[Data provided]:
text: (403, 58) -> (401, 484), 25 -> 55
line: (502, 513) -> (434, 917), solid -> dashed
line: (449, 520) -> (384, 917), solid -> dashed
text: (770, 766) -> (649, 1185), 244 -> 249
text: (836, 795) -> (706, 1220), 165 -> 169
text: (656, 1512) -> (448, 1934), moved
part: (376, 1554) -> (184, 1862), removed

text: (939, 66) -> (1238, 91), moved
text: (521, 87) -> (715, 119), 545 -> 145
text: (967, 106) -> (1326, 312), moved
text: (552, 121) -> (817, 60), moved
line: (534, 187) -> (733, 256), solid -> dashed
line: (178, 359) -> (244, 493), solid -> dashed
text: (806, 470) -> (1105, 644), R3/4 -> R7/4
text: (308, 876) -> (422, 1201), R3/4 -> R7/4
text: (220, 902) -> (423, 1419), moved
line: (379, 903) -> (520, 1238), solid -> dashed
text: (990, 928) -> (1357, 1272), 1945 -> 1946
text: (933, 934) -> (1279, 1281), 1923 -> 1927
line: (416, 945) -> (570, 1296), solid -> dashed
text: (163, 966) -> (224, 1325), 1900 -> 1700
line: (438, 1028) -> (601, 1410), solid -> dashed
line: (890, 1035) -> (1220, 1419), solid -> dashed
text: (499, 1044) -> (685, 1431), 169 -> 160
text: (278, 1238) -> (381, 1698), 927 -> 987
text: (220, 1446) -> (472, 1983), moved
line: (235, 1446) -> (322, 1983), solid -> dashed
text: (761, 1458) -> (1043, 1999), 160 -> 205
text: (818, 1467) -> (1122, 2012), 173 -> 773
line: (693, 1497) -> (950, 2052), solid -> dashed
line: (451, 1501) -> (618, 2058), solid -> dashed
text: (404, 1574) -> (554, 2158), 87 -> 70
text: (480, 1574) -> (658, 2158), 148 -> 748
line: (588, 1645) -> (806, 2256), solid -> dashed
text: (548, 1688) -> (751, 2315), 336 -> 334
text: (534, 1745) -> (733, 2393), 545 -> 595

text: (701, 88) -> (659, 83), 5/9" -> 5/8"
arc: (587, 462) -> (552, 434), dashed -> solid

[Task to carry out]:
One exact transcript of the whole listing is the expected answer.

[Answer to this task]:
text: (403, 58) -> (401, 484), 25 -> 55
line: (502, 513) -> (434, 917), solid -> dashed
line: (449, 520) -> (384, 917), solid -> dashed
text: (770, 766) -> (649, 1185), 244 -> 249
text: (836, 795) -> (706, 1220), 165 -> 169
text: (656, 1512) -> (448, 1934), moved
part: (376, 1554) -> (184, 1862), removed

text: (939, 66) -> (1238, 91), moved
text: (521, 87) -> (715, 119), 545 -> 145
text: (967, 106) -> (1326, 312), moved
text: (552, 121) -> (817, 60), moved
line: (534, 187) -> (733, 256), solid -> dashed
line: (178, 359) -> (244, 493), solid -> dashed
text: (806, 470) -> (1105, 644), R3/4 -> R7/4
text: (308, 876) -> (422, 1201), R3/4 -> R7/4
text: (220, 902) -> (423, 1419), moved
line: (379, 903) -> (520, 1238), solid -> dashed
text: (990, 928) -> (1357, 1272), 1945 -> 1946
text: (933, 934) -> (1279, 1281), 1923 -> 1927
line: (416, 945) -> (570, 1296), solid -> dashed
text: (163, 966) -> (224, 1325), 1900 -> 1700
line: (438, 1028) -> (601, 1410), solid -> dashed
line: (890, 1035) -> (1220, 1419), solid -> dashed
text: (499, 1044) -> (685, 1431), 169 -> 160
text: (278, 1238) -> (381, 1698), 927 -> 987
text: (220, 1446) -> (472, 1983), moved
line: (235, 1446) -> (322, 1983), solid -> dashed
text: (761, 1458) -> (1043, 1999), 160 -> 205
text: (818, 1467) -> (1122, 2012), 173 -> 773
line: (693, 1497) -> (950, 2052), solid -> dashed
line: (451, 1501) -> (618, 2058), solid -> dashed
text: (404, 1574) -> (554, 2158), 87 -> 70
text: (480, 1574) -> (658, 2158), 148 -> 748
line: (588, 1645) -> (806, 2256), solid -> dashed
text: (548, 1688) -> (751, 2315), 336 -> 334
text: (534, 1745) -> (733, 2393), 545 -> 595

text: (701, 88) -> (659, 83), 5/9" -> 5/8"
arc: (587, 462) -> (552, 434), dashed -> solid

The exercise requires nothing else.